(Stored dataset items)
******************************

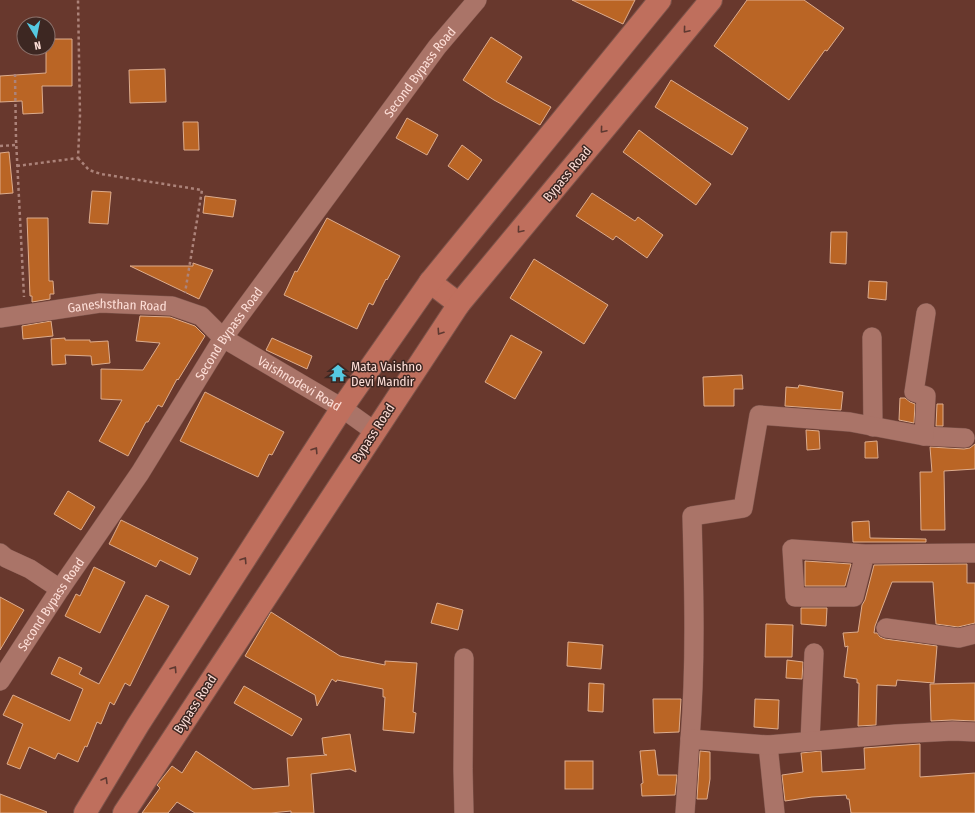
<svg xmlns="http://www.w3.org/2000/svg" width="975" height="813" viewBox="0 0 975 813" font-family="'Fira Sans Condensed',sans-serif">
<rect width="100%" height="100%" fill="#68382d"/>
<g fill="#ba6525" stroke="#ddac8d">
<path d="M 572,0 L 635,0 L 623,24 Z"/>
<path d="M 747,0 L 804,0 L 844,28 L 827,51 L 825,50 L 789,100 L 714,46 Z"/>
<path d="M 491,37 L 522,57 L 506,82 L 551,107 L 540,125 L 494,100 L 463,80 Z"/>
<path d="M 48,39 L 72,39 L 72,86 L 42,86 L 43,113 L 23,114 L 22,101 L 0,102 L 0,76 L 46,73 L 46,48 L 48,48 Z"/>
<path d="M 165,69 L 166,102 L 130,103 L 129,70 Z"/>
<path d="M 671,80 L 748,128 L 732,155 L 655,107 Z"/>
<path d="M 407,118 L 438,135 L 427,155 L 396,138 Z"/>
<path d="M 183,122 L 198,122 L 199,150 L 184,150 Z"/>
<path d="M 639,130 L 711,184 L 696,205 L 623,152 Z"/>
<path d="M 462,145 L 482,160 L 468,180 L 448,166 Z"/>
<path d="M 9,152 L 13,193 L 0,194 L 0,153 Z"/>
<path d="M 92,191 L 111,192 L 108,224 L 89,223 Z"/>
<path d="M 592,193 L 635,221 L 638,217 L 663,235 L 647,258 L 616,236 L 613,240 L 576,216 Z"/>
<path d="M 205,196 L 236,200 L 233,217 L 203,213 Z"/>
<path d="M 27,218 L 48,218 L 49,281 L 53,281 L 54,294 L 50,294 L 50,299 L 32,302 L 32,296 L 30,296 Z"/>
<path d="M 327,218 L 400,256 L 387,280 L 386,279 L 373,305 L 369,303 L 357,329 L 284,295 L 295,271 L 297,272 Z"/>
<path d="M 831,232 L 847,232 L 846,264 L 830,263 Z"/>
<path d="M 534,259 L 608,305 L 584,344 L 510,298 Z"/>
<path d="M 193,263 L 213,270 L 199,299 L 130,266 L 193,266 Z"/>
<path d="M 869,281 L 887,282 L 886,300 L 868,298 Z"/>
<path d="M 140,316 L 170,317 L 195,326 L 205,336 L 178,380 L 177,379 L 162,407 L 158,405 L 148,422 L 146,422 L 128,456 L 99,441 L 122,400 L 101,399 L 101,369 L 143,370 L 160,343 L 136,341 Z"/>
<path d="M 51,321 L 53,336 L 23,339 L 22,326 Z"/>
<path d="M 511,335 L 542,352 L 515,399 L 485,382 Z"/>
<path d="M 65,338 L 65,340 L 90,340 L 90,342 L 108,341 L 110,363 L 92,365 L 91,356 L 65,355 L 66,364 L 52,365 L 51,339 Z"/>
<path d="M 272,338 L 312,356 L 307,369 L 266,350 Z"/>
<path d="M 742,375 L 743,389 L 734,389 L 734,406 L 704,406 L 703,377 Z"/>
<path d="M 799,385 L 843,392 L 841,410 L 785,406 L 786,387 L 798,388 Z"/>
<path d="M 205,392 L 284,432 L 272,455 L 269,454 L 258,477 L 180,441 Z"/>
<path d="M 900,398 L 905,398 L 910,402 L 915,404 L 914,423 L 899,420 Z"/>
<path d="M 937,404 L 943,404 L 943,426 L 936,426 Z"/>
<path d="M 806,430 L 819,431 L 820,449 L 807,450 Z"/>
<path d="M 877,441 L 878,458 L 865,458 L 865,442 Z"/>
<path d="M 975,444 L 975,469 L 944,471 L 945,530 L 921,530 L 920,472 L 932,472 L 930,447 L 964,449 L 970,448 Z"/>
<path d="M 68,491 L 95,507 L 81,530 L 54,514 Z"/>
<path d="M 121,520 L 198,558 L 190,575 L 160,560 L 156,567 L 109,544 Z"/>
<path d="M 869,521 L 870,538 L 926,539 L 926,542 L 853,542 L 852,522 Z"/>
<path d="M 805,561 L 851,564 L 845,586 L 805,586 Z"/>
<path d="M 967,564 L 967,583 L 975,583 L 975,623 L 958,627 L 936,624 L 933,582 L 892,582 L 875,626 L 874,633 L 877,633 L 880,637 L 885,639 L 937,646 L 934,683 L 897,680 L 896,686 L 877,685 L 876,725 L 858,726 L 859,683 L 857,683 L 857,679 L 844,677 L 848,646 L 845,647 L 843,633 L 858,632 L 862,605 L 865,600 L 874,565 Z"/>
<path d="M 94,567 L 125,582 L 100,633 L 65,616 L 76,594 L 80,596 Z"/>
<path d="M 146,595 L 169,606 L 130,686 L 125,683 L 114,705 L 110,702 L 101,724 L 97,722 L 87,747 L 85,746 L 78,762 L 58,753 L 55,759 L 29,747 L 20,769 L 7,764 L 23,724 L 3,715 L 13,695 L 70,721 L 83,689 L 51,674 L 59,657 L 82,668 L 79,674 L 99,684 Z"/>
<path d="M 0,597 L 24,610 L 0,650 Z"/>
<path d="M 437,603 L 463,610 L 458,630 L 431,623 Z"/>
<path d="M 801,608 L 827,608 L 826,626 L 801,624 Z"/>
<path d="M 271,612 L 340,656 L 385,665 L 385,661 L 417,663 L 413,712 L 416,713 L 414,733 L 383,730 L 385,697 L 383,697 L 383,689 L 337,680 L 336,682 L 332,679 L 317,706 L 315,695 L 245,656 Z"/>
<path d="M 766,624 L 793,625 L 792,657 L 765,657 Z"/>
<path d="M 568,642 L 603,645 L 601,669 L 567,666 Z"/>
<path d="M 787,660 L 803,662 L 802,679 L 786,678 Z"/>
<path d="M 589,683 L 604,684 L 603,712 L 588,711 Z"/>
<path d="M 975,683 L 975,721 L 952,720 L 931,721 L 930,684 Z"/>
<path d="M 244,686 L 302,719 L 292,736 L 234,703 Z"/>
<path d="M 653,699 L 681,699 L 679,732 L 654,733 Z"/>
<path d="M 755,699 L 779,700 L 778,729 L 754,727 Z"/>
<path d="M 350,734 L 356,772 L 350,769 L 311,774 L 314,813 L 291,813 L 291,811 L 271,813 L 195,813 L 177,802 L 168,813 L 142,813 L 160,788 L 157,785 L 172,766 L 182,773 L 196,751 L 253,789 L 289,786 L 287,758 L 327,755 L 324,754 L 322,738 Z"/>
<path d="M 920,744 L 920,777 L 975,773 L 975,813 L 851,813 L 849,799 L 847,799 L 846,795 L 812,797 L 785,801 L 782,775 L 803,772 L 801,753 L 821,751 L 822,772 L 865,769 L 864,748 Z"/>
<path d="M 655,750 L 658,775 L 677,775 L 675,795 L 642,796 L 641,784 L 643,783 L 640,751 Z"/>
<path d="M 700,751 L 710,752 L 710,779 L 707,799 L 697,799 Z"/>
<rect x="565" y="761" width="28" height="28"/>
<path d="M 0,794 L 47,812 L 46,813 L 0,813 Z"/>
</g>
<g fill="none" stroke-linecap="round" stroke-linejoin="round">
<g stroke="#7d544b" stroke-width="20">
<g id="street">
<path id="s1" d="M 0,318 L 100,303 L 172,306 L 201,316 L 223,338 L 342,408 L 374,431"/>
<path d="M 872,337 L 873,427"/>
<path d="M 924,436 L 965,438"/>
<path d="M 0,553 L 6,558 L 30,569 L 60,589"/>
<path d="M 865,554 L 854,597 L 795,597 L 792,549 L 865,554 L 975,553"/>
<path d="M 886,628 L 959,638 L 975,634"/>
<path id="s2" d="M 0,681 L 60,589 L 140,473 L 223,338 L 437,47 L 477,0"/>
<path d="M 690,739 C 696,665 694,591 692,516 L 743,508 L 759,415 L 850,422 L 924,436 L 926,396 L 914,392 L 926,313"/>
<path d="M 810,741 L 814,653"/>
<path d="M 768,745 L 775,813"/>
<path d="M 464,813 L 463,769 L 464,658"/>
<path d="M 685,813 L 690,739 L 768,745 L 896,734 L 953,731 L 975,732"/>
</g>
</g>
<g stroke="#7d544b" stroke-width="24">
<g id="primary">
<path d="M 430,282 L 459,304"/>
<path d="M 85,813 L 138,725 L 342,408 L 430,282 L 660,0"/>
<path d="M 124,813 L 459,304 L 711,0"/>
</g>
</g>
<g stroke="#ac837a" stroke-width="2.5" stroke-dasharray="3 3" stroke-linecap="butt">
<path d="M 15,74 L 16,139 L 24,297"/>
<path d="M 0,146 L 16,145"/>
<path d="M 78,158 L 89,170 L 101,174 L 202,190 L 185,293"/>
<path d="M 17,166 L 78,158 L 80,115 L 78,0"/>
</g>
<use href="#street" stroke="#aa7468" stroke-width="19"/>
<use href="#primary" stroke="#bf6f5d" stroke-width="22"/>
</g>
<defs><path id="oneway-chevron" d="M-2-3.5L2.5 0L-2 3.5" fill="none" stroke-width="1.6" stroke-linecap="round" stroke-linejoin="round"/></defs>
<g stroke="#5e3931">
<use href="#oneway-chevron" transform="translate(686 30) rotate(130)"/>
<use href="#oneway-chevron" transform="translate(603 130) rotate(130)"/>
<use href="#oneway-chevron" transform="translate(520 230) rotate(130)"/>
<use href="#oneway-chevron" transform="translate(440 332) rotate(124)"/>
<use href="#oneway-chevron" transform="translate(315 450) rotate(-57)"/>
<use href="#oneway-chevron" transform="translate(244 560) rotate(-57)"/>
<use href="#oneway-chevron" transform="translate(174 669) rotate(-57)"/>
<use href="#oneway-chevron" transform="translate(105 780) rotate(-59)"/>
</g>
<defs>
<g id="temple-bare" transform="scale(1.38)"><path d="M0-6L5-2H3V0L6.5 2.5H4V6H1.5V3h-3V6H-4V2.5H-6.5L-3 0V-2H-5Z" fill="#56c9e1" stroke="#3d2722" stroke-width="2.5" paint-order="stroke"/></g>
</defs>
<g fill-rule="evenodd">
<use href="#temple-bare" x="338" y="373"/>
</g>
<g text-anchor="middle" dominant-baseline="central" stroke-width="3" stroke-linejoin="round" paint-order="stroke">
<g font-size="13" fill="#fedfd8" stroke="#3d2722">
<text stroke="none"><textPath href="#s2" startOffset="740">Second Bypass Road</textPath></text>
<text transform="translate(567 174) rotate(-50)">Bypass Road</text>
<text stroke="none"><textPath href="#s1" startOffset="118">Ganeshsthan Road</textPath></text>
<text stroke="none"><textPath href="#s2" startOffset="416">Second Bypass Road</textPath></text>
<text stroke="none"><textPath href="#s1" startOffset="324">Vaishnodevi Road</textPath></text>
<text transform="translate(373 433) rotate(-57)">Bypass Road</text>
<text stroke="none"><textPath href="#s2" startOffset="92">Second Bypass Road</textPath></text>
<text transform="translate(195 704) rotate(-57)">Bypass Road</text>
</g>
<g font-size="13" fill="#fedfd8" stroke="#3d2722" text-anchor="start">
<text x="351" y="366">Mata Vaishno<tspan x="351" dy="15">Devi Mandir</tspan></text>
</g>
</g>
<g transform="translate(36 36) rotate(170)"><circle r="19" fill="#3d2722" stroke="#8a716b"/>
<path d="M0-3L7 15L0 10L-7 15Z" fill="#56c9e1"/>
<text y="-6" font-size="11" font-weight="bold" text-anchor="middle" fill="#fedfd8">N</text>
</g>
</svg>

******************************

#### Problem
From the records above, pull every line that carries the word "middle".

#### Task answer
<g text-anchor="middle" dominant-baseline="central" stroke-width="3" stroke-linejoin="round" paint-order="stroke">
<text y="-6" font-size="11" font-weight="bold" text-anchor="middle" fill="#fedfd8">N</text>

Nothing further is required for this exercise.